» **EXERCISE PROMPT**
Which lines in the saved entries below contain the string "dim을"? Report each of those lines in full.

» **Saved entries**
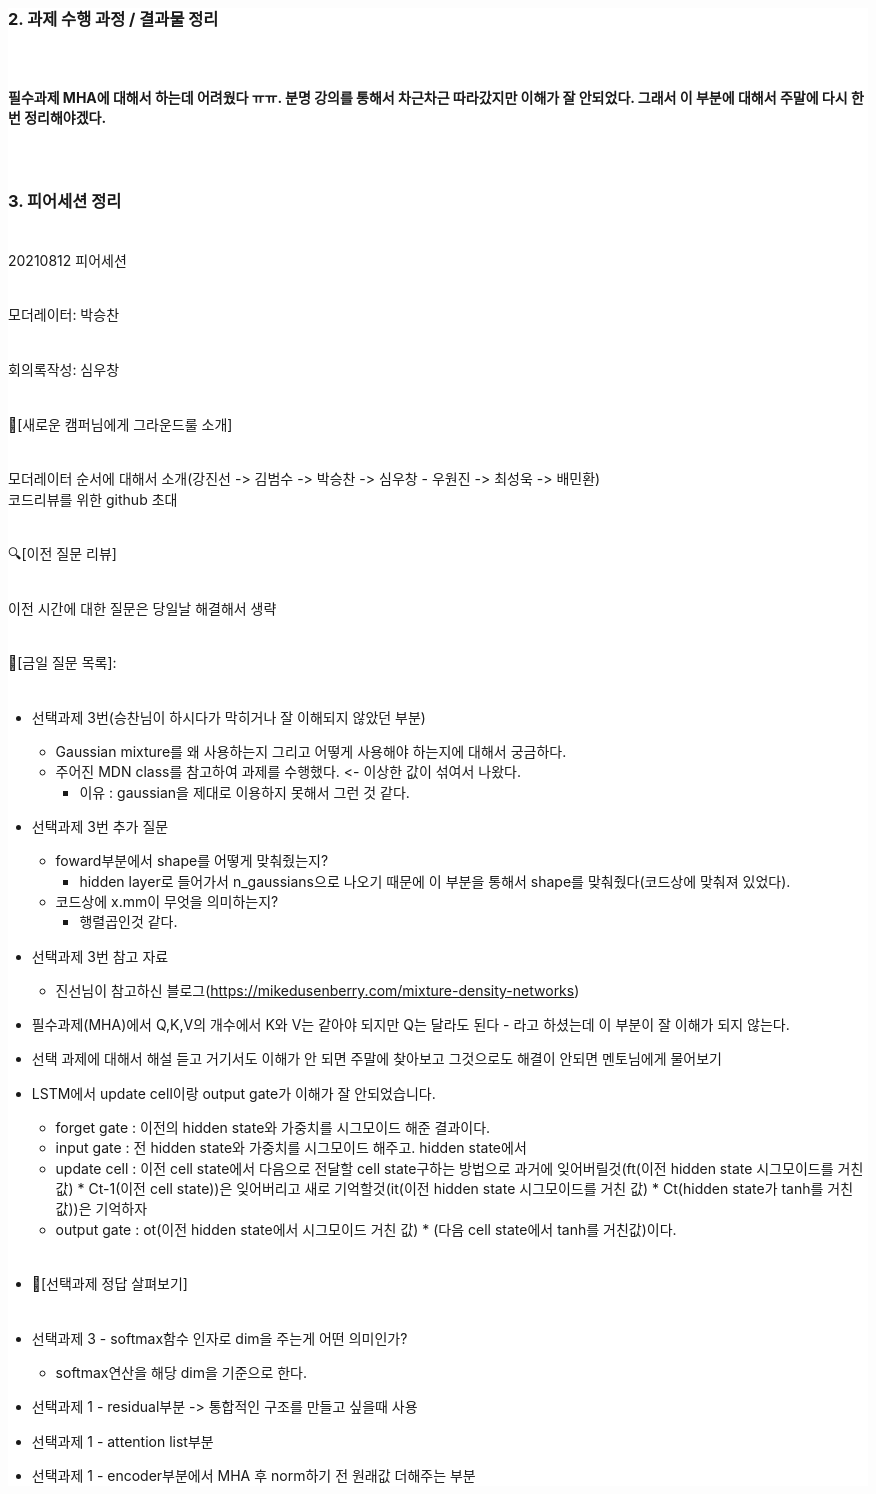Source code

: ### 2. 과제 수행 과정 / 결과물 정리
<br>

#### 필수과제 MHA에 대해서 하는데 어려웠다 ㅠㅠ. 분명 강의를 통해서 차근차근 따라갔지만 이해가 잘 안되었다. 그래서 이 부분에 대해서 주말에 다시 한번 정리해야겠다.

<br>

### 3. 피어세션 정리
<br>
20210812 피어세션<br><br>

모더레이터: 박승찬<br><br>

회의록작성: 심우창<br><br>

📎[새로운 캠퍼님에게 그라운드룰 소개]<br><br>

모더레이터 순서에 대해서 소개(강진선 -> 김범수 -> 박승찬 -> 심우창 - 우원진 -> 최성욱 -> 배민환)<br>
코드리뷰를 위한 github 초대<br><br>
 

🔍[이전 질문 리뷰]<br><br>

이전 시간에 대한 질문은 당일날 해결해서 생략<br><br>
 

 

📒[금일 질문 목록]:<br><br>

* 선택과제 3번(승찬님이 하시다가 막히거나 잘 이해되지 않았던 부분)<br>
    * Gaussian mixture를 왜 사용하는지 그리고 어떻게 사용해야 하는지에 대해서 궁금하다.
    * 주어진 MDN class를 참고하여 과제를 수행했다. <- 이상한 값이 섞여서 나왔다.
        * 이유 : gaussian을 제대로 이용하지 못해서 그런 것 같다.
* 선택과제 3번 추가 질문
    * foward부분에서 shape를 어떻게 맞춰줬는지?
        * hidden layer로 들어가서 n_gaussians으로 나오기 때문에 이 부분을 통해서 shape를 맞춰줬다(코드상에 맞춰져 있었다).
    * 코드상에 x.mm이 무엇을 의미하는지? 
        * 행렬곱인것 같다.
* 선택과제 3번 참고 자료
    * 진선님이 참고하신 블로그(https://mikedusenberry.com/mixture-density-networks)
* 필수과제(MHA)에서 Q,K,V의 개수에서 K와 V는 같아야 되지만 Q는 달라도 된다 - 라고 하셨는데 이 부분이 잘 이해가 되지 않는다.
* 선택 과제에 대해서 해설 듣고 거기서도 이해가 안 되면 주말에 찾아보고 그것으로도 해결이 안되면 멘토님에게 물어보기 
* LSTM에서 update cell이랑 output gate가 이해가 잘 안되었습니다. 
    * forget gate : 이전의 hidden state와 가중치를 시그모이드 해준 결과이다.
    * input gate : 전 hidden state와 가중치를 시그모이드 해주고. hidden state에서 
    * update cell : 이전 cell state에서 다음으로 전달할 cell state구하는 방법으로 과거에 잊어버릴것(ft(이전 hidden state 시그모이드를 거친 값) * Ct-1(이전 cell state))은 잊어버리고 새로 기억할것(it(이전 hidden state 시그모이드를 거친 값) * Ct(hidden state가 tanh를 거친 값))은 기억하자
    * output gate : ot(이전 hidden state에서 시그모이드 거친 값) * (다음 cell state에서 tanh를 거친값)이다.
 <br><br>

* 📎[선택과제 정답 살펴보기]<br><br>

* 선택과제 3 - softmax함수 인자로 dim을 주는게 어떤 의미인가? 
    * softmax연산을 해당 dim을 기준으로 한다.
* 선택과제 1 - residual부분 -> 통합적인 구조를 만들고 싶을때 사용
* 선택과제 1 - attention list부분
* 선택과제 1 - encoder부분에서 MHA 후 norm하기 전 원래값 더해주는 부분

» **ANSWER TO THE PROBLEM**
* 선택과제 3 - softmax함수 인자로 dim을 주는게 어떤 의미인가? 
    * softmax연산을 해당 dim을 기준으로 한다.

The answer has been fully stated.